:: SUPPLIED INFORMATION ::
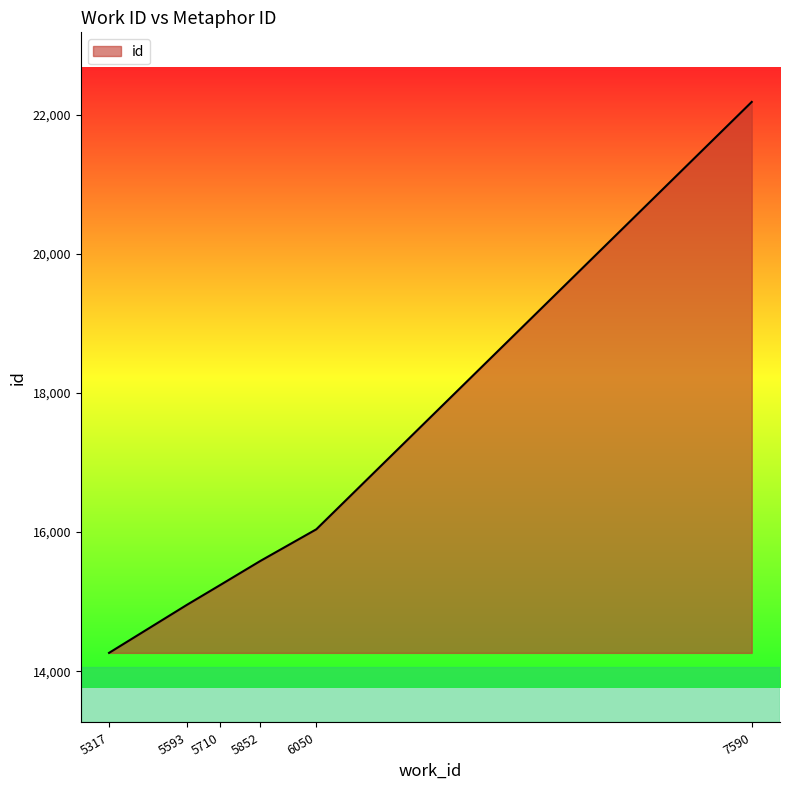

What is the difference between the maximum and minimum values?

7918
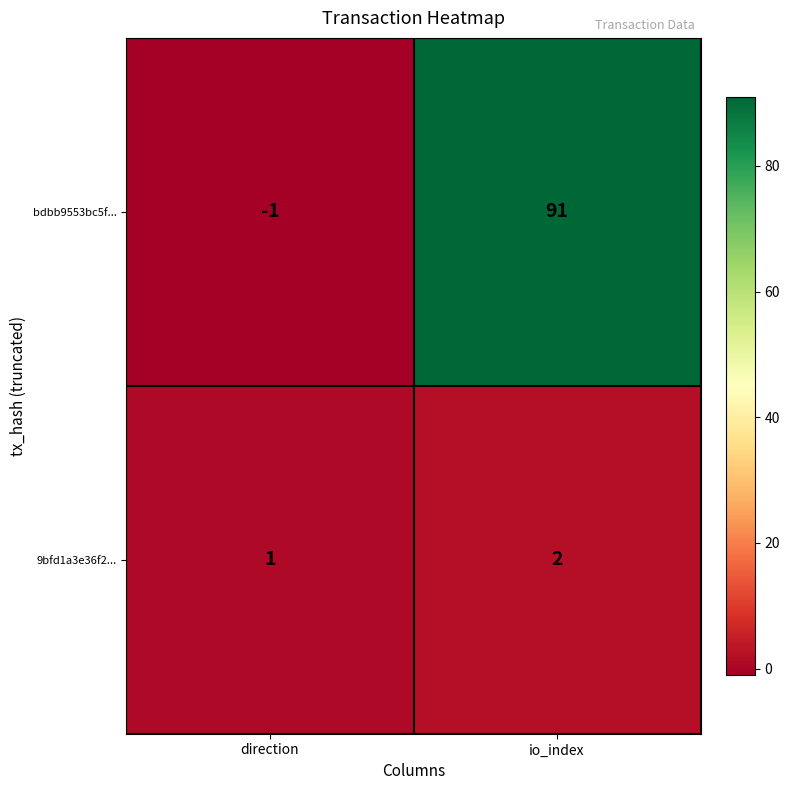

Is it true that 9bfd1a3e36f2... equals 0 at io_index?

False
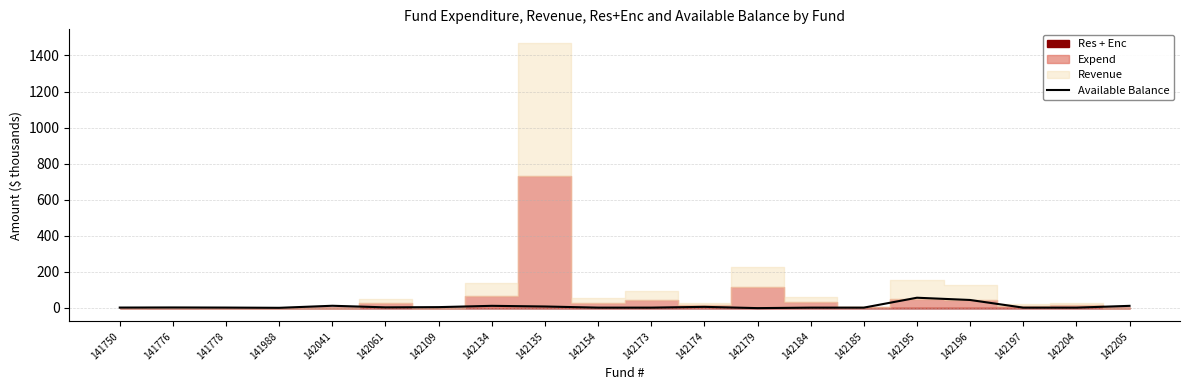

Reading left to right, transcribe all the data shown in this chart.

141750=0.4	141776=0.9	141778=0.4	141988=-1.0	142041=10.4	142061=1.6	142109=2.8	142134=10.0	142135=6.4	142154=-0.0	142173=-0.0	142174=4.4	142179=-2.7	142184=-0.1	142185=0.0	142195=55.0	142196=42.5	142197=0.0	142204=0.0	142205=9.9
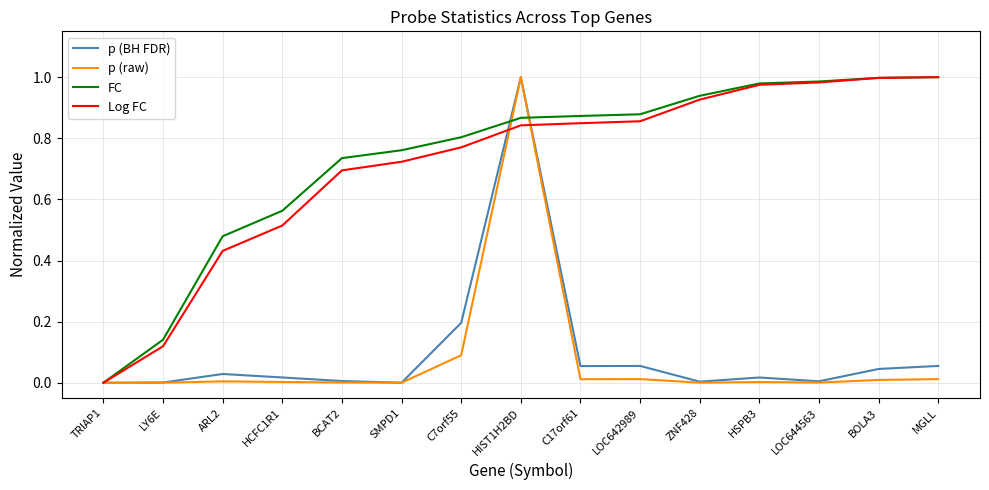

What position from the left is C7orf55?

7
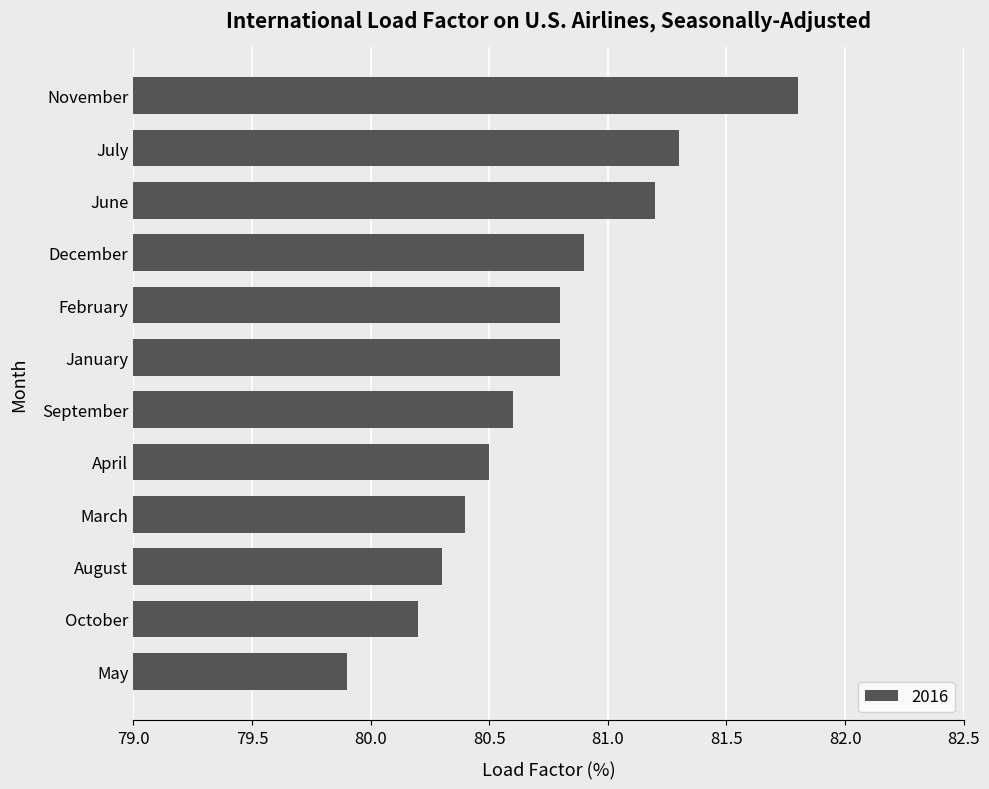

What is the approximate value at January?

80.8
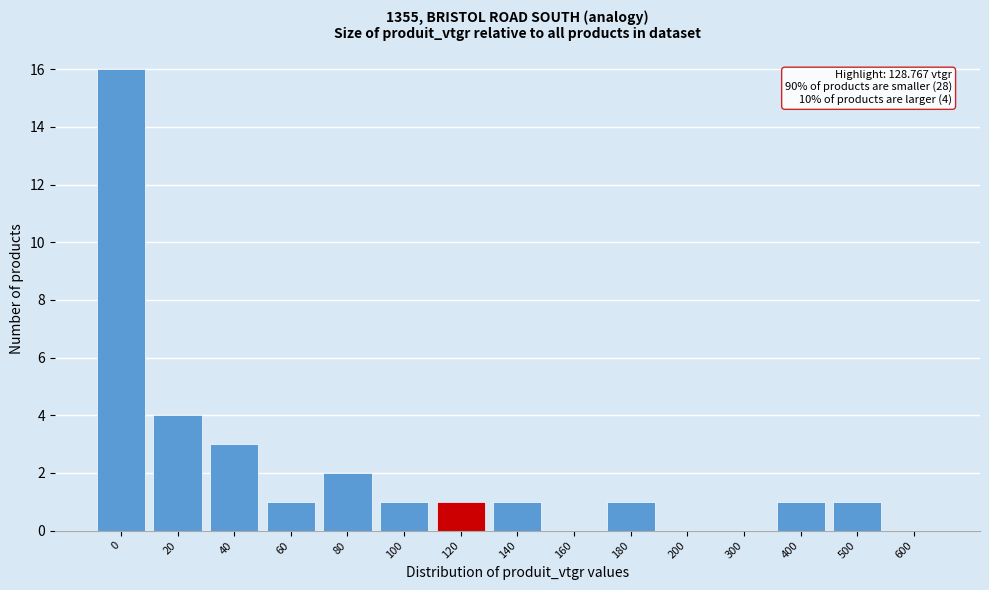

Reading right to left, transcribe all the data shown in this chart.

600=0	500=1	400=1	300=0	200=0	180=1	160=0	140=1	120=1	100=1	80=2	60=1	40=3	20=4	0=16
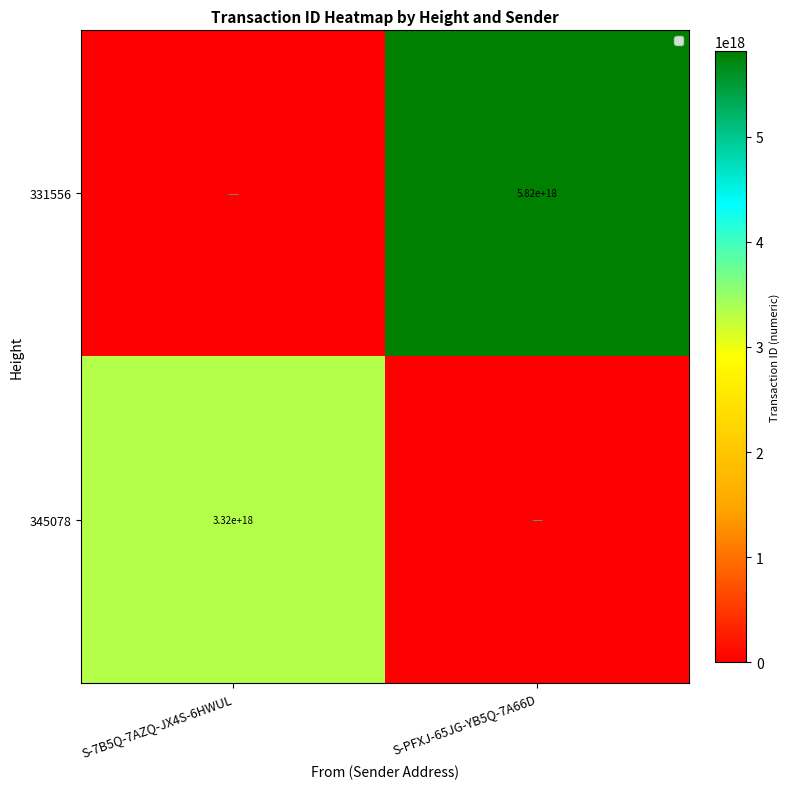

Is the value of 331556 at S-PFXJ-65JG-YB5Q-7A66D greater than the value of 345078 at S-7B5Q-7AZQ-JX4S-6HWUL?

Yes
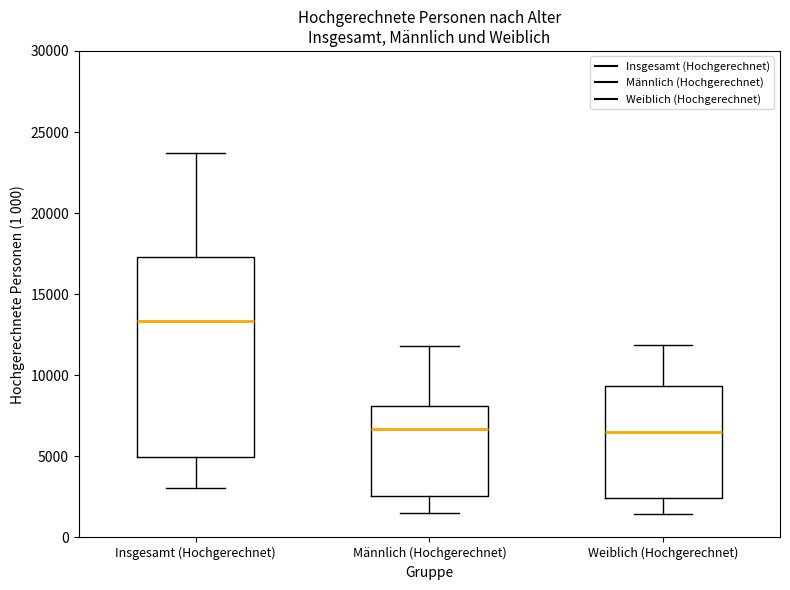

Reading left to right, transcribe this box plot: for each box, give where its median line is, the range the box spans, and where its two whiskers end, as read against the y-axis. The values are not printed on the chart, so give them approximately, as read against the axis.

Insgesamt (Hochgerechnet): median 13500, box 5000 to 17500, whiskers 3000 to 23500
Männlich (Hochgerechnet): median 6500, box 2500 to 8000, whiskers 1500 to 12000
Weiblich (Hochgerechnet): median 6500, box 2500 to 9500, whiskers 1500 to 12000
:::
→ **PROBLEM**: Reproduce all of the data above word for word, leaving out the pictures.

→ **WRITTEN RESPONSE**:
What is the difference between the maximum and minimum values?

7918

Is it true that 9bfd1a3e36f2... equals 0 at io_index?

False

Reading left to right, transcribe all the data shown in this chart.

141750=0.4	141776=0.9	141778=0.4	141988=-1.0	142041=10.4	142061=1.6	142109=2.8	142134=10.0	142135=6.4	142154=-0.0	142173=-0.0	142174=4.4	142179=-2.7	142184=-0.1	142185=0.0	142195=55.0	142196=42.5	142197=0.0	142204=0.0	142205=9.9

What position from the left is C7orf55?

7

What is the approximate value at January?

80.8

Reading right to left, transcribe all the data shown in this chart.

600=0	500=1	400=1	300=0	200=0	180=1	160=0	140=1	120=1	100=1	80=2	60=1	40=3	20=4	0=16

Is the value of 331556 at S-PFXJ-65JG-YB5Q-7A66D greater than the value of 345078 at S-7B5Q-7AZQ-JX4S-6HWUL?

Yes

Reading left to right, transcribe this box plot: for each box, give where its median line is, the range the box spans, and where its two whiskers end, as read against the y-axis. The values are not printed on the chart, so give them approximately, as read against the axis.

Insgesamt (Hochgerechnet): median 13500, box 5000 to 17500, whiskers 3000 to 23500
Männlich (Hochgerechnet): median 6500, box 2500 to 8000, whiskers 1500 to 12000
Weiblich (Hochgerechnet): median 6500, box 2500 to 9500, whiskers 1500 to 12000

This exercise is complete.